Deanjo: "Run games in windows? Are you nuts? That's gonna suck the performance of the game."
Deanjo: *out of
redeeman: at that time you didn't have an extra gigabyte of ram to squander
redeeman: or a few extra 3ghz cpu's
Deanjo: DX games ran fine in Win95 when compared to their dos counterparts
redeeman: you can be sure that wouldn't be true if the game required that extra bit of ram win95 required, and thus had to swap in the main loop :P
Deanjo: It was the "hybrids" that were supposed to be Windows games but simply used the DOS shell that gave the headaches
Deanjo: hated NHL 96 for that
Deanjo: There were so many DOS games out there at that time that you needed to squeeze every bit of lower mem for it and if you were unlucky enough not to be running an actual soundblaster you were shit out of luck
Deanjo: Vista isn't close to being MS's worst OS, those honors still belong to DOS 4 and Win ME
Deanjo: brb
cxo: WinME rocked ass man, what are you saying
cxo: ME just blazed
Deanjo: Put down the crack pipe and step away slowly from the computer cxo :P
Marox: http://www.hotheadgames.com/blog/?p=87
Deanjo: Heh, The Crossover announcement has been Dugg more now then the Wine 1.0 release
Deanjo: Even more Diggs then the first looks of Windows 7
cxo: OMG!! PONIES!!! free software!!! OMG!!
Deanjo: I see Shuttleworth is saying there is no money in desktop linux too now.
cxo: I'm sure there is a place in hell for people who do this http://linux.slashdot.org/linux/08/10/28/1448207.shtml
Deanjo: lol why?
Deanjo: try's to recall who was saying that linux doesn't support Vcore stepping on Phenoms
PetoKraus: michaellarabel: ping?
PetoKraus: michaellarabel: just because i felt like wasting time, I did rough comparison of the two schedulers in kernel 2.6.27 - CFQ and Anticipatory. I was using the computer while benchmarking, so it's not exact, but the results are at about the same. well, judge yourself
PetoKraus: http://global.phoronix-test-suite.com/index.php?k=profile&u=peterkraus-27931-5142-14717
Deanjo: Ya I haven't seen much difference between AS and CFQ
PetoKraus: the difference in the userland is big, tho
PetoKraus: at least in my case...
Deanjo: AS makes my wine games chug like hell every time the HD is accessed
PetoKraus: i got quite the opposite...
Deanjo: Which is really annoying when your playing a RTS
PetoKraus: with AS i got better user experience than with CFQ...
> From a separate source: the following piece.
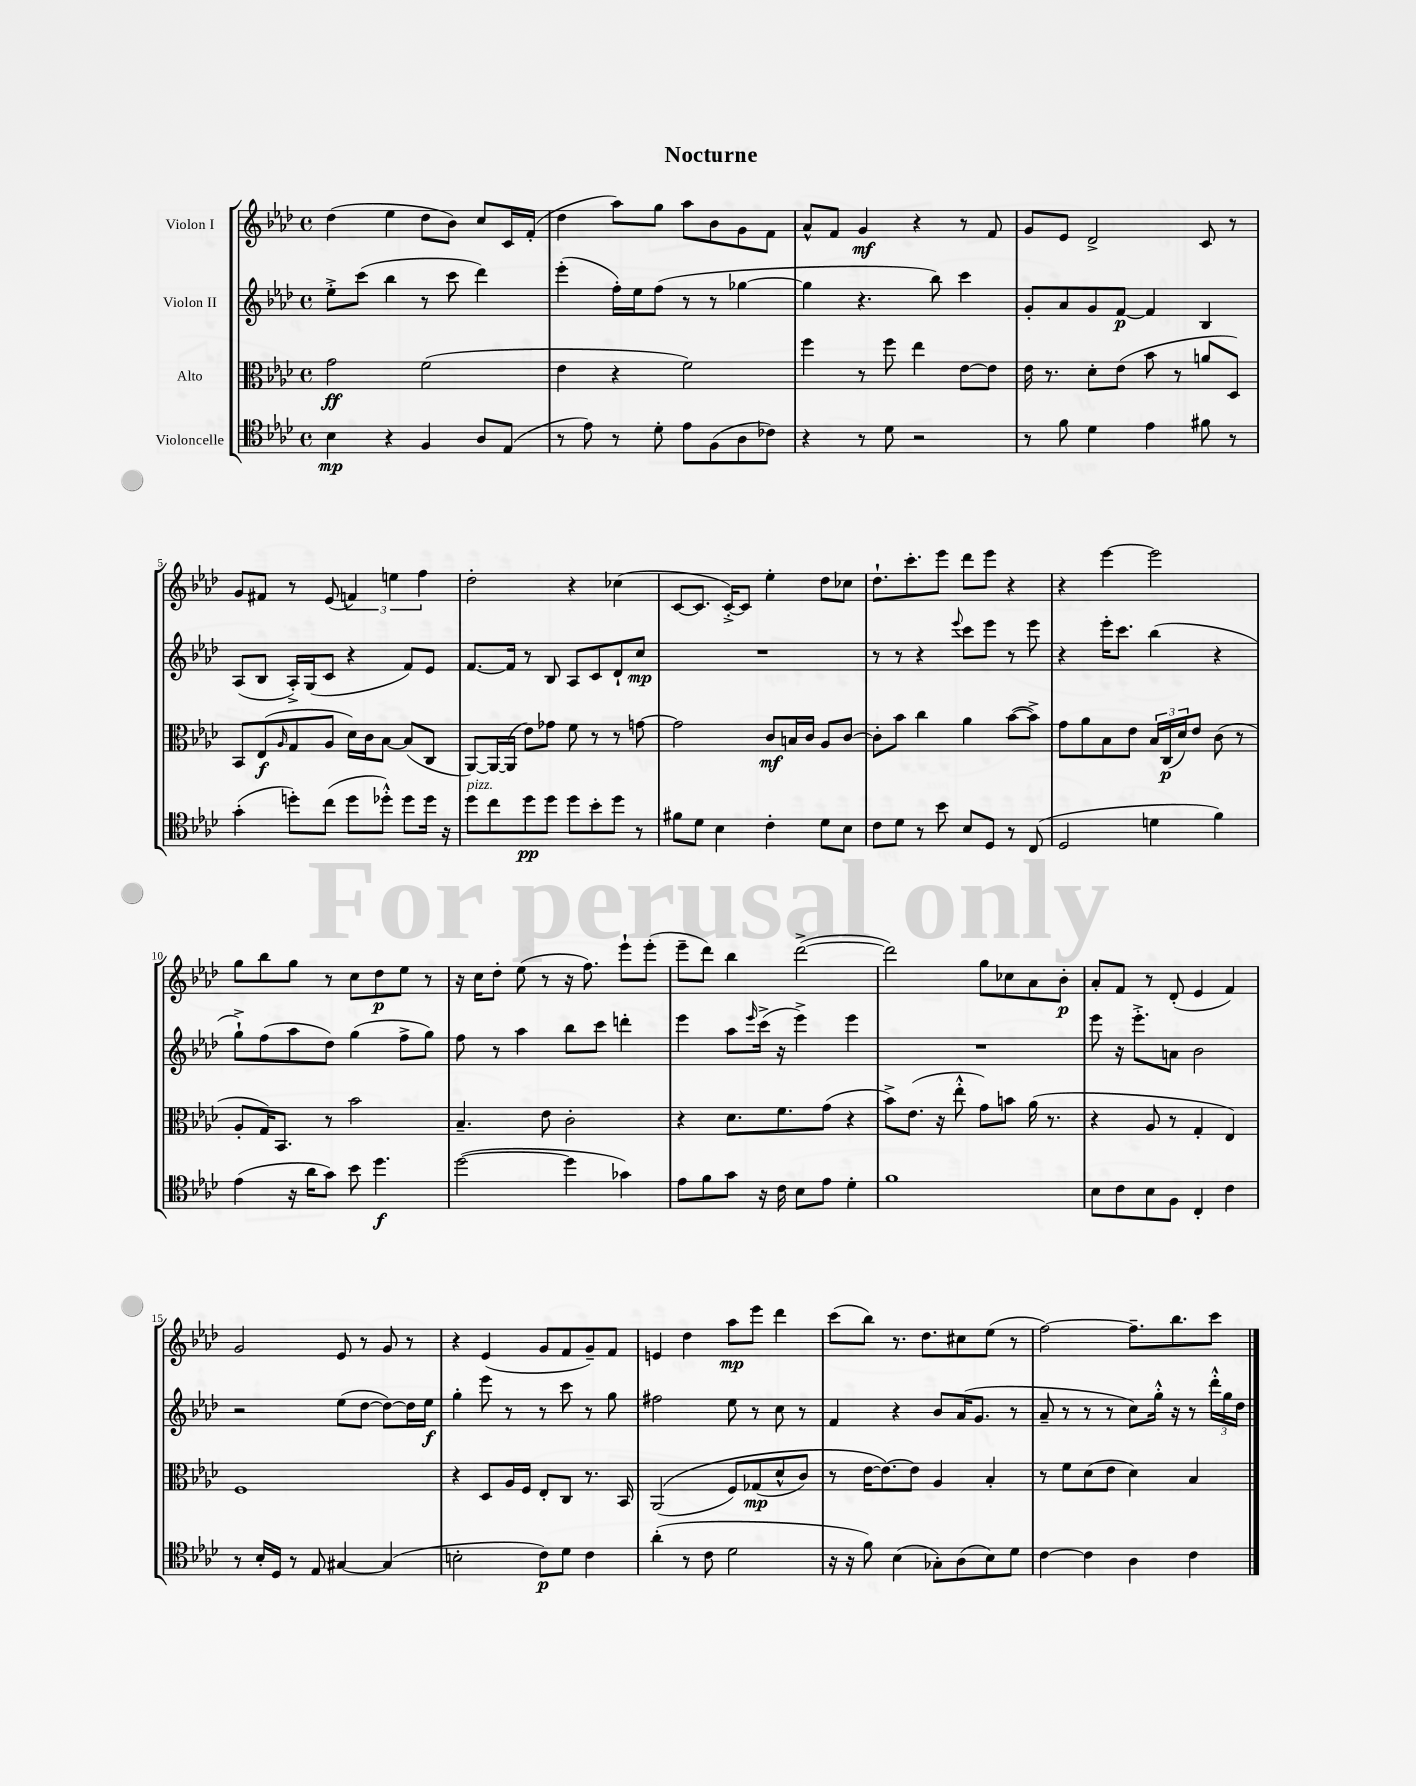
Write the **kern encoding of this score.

Deanjo: Maybe it's because of my raid, who knows
PetoKraus: is that HW raid?
redeeman: CFQ is broken atm
PetoKraus: redeeman: what's "atm"
PetoKraus: which kernel version, etc...
redeeman: it might be fixed in .27
redeeman: but .25 is definetly broken, and i believe .26 aswell
Deanjo: No dmraid PetoKraus
PetoKraus: right. good night guys/gals
RobbieAB: PetoKraus: the real difference for a lot of games is not the average over time, but the maximum, and even more importantly, the minimum.
cxo: the max doesnt matter, the minimum and average is more important. And minimum is also questionable because it could just be caused by jitter
cxo: IMVVVVO
RobbieAB: Yeah, but the minimum is also the one that you will care about in a game.
RobbieAB: Because you can trust Mr Murphy to ensure it will hit at the worst possible moment.